L’endurance

Endurance: Aptitude à résister à la fatigue, à la privation, à la souffrance, qui, contrairement à la résistance, est le résultat d’un certain entraînement et n’est pas que physique, mais aussi morale. (Antidote)

3 ans.

4 versions.

Près d’un million de signes.

Dont ne subsisteront que 450 000 (bien choisis).

Espaces comprises.

Peut-être.

Si la bouteille  à la mer trouve ensuite son destinataire.

Probablement que j’écris très – trop – lentement. Ou trop tout court? Que j’ai besoin de vérifier chaque rouage, chaque pilier de mon histoire. Que je veux trop en faire – tout doit être serré, cohérent, meilleur qu’il y a trois ans, un mois, deux semaines. J’ai encore beaucoup à apprendre.

Et puis il y a le GAP. Entre ce que je veux faire et ce que je fais vraiment.

 

Alors, je m’entoure.
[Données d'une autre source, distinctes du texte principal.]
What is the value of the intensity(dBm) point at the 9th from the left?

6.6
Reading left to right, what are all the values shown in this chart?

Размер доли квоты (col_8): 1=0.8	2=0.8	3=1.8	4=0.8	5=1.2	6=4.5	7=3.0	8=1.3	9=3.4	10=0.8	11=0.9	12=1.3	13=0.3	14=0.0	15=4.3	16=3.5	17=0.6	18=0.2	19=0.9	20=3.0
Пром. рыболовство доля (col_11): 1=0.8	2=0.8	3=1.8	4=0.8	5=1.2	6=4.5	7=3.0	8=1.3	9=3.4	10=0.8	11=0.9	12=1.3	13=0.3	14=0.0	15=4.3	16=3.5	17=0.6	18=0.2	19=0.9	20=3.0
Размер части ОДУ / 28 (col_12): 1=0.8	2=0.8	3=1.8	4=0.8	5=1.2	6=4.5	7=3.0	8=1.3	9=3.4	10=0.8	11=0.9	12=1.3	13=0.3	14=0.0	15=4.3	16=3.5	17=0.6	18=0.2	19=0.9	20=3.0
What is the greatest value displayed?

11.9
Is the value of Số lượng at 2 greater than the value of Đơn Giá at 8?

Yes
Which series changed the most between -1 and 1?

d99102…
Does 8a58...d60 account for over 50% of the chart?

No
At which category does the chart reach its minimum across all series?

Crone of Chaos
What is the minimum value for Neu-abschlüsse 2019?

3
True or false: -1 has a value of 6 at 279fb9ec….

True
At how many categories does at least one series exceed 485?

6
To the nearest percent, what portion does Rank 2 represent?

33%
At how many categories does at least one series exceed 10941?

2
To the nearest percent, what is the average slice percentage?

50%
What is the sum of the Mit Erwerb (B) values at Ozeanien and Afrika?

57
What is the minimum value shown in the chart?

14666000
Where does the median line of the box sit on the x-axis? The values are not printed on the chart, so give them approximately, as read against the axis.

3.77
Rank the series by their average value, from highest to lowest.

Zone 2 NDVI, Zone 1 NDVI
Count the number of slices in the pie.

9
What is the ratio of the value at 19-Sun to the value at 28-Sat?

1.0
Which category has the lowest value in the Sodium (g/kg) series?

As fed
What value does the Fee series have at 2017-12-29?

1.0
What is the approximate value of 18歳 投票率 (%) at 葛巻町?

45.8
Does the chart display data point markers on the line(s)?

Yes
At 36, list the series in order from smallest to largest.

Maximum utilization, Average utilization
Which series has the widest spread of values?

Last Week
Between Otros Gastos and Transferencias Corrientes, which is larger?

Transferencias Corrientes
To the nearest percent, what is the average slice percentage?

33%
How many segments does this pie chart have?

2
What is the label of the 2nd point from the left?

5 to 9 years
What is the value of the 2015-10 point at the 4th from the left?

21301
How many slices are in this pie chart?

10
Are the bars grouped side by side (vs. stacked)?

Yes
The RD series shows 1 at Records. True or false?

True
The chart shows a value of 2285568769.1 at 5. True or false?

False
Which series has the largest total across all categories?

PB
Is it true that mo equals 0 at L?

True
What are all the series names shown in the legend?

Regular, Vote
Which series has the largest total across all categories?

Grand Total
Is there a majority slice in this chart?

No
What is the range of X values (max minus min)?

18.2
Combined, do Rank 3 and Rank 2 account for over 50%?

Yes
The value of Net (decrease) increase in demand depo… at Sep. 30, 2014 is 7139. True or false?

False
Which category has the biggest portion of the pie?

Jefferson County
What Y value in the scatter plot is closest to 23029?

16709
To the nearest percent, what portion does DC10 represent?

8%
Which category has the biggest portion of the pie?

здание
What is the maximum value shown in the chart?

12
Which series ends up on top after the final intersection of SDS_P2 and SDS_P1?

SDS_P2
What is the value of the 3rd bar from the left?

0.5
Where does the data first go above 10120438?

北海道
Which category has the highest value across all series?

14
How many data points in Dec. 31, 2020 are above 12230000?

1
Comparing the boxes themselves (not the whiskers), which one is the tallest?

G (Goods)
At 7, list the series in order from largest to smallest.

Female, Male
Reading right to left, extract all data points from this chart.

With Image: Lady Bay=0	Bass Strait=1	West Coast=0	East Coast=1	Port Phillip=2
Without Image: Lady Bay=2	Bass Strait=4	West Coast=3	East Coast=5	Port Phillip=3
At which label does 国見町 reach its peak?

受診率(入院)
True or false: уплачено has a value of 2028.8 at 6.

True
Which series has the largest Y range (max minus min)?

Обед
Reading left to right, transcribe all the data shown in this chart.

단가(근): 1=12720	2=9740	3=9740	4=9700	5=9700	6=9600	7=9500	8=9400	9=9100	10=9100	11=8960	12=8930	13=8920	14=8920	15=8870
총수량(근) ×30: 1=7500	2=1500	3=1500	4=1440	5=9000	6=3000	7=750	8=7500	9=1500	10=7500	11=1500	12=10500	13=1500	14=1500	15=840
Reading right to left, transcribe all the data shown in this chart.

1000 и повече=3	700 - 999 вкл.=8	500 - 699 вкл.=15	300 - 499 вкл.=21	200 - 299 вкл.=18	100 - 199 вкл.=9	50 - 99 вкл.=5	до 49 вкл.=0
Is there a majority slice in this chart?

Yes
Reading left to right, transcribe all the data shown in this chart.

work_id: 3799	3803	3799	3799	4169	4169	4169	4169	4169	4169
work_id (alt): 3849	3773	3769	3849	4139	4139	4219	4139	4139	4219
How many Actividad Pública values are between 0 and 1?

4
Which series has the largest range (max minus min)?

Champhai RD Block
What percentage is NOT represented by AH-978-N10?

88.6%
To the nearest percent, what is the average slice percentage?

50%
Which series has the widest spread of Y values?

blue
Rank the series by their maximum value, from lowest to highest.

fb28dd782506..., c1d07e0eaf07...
Merci à mes bêta-lecteurs qui me relisent, me critiquent, me réorientent quand je m’éloigne de mon azimut. C’est grâce à vos remarques que le gap se réduit – j’espère.

Je parle de façon sibylline de La Vouivre, mon roman en cours (depuis un petit temps déjà). C’est un texte dont j’ai eu les premières intuitions en 2012. J’ai retrouvé récemment – en préparant une rencontre en classe – le premier cahier dans lequel j’ai noté mes premières idées la concernant:

Manoir isolé, domaine en ruine, une mère et une fille y vivent recluses.

C’était tout. C’était en réunion au FIFF, j’y étais pour la SACD. Il faut croire que les idées me viennent dans des moments où je suis (vraiment) censée faire tout autre chose.

Cette petite intuition, je l’ai arrosée entre chaque tome des Chroniques des Hémisphères. Et puis, en juin 2015, je suis allée Au Diable pour commencer à l’écrire. J’ai clôturé un premier jet de 180 000 signes à la fin de ma résidence et je suis revenue avec la ferme intention d’aller creuser cette histoire pour voir  à quoi ressemblait la partie immergée de l’iceberg.

Entre autres projets, je revenais à ce texte, une version, deux, trois… Avec la conviction qu’il me cachait encore quelque chose.

En trois ans, j’ai écrit d’autres projets qui m’ont permis de respirer dans  La Vouivre: j’ai suivi des formations qui ont approfondi mes connaissances en narratologie et dramaturgie, j’ai rencontré des auteurs et lu des livres qui m’ont éclairée sur ma façon de travailler. Tout cela a impacté mon écriture, bien évidemment.

Je pense qu’aujourd’hui, La Vouivre m’a tout révélé. Et maintenant, c’est moi qui m’essouffle dans les quelques derniers mètres à grimper (à creuser?) pour franchir la ligne d’arrivée, le mot « Fin ». Le vrai. Celui qui est le point final de mon travail de l’ombre et qui donne le départ du partage vers des lecteurs potentiels.

Il ne reste pas grand-chose à faire, si je regarde en arrière tout ce que j’ai déjà fait. Mais c’est minutieux! Et je suis plus architecte qu’orfèvre.

Mon cap pour les prochaines semaines:

  • Rédiger deux maillons manquants de l’intrigue (deux grosses séquences quand même);
  • Revoir les scènes d’action parce qu’elles sont faibles;
  • Corriger le texte avec les remarques de mes bêta-lecteurs;
  • Valider les dialogues;
  • Disséminer ce qui semble être des détails pour verrouiller les préparations;
  • Ouvrir une bouteille de champagne.
  • La boire.

La to-do-list est claire. La deadline que je m’étais fixée s’approche. Reste le dernier sprint. J’ai jamais été bonne sprinteuse, mon prof de gym à l’école me le disait déjà. J’ai une musculature d’endurante.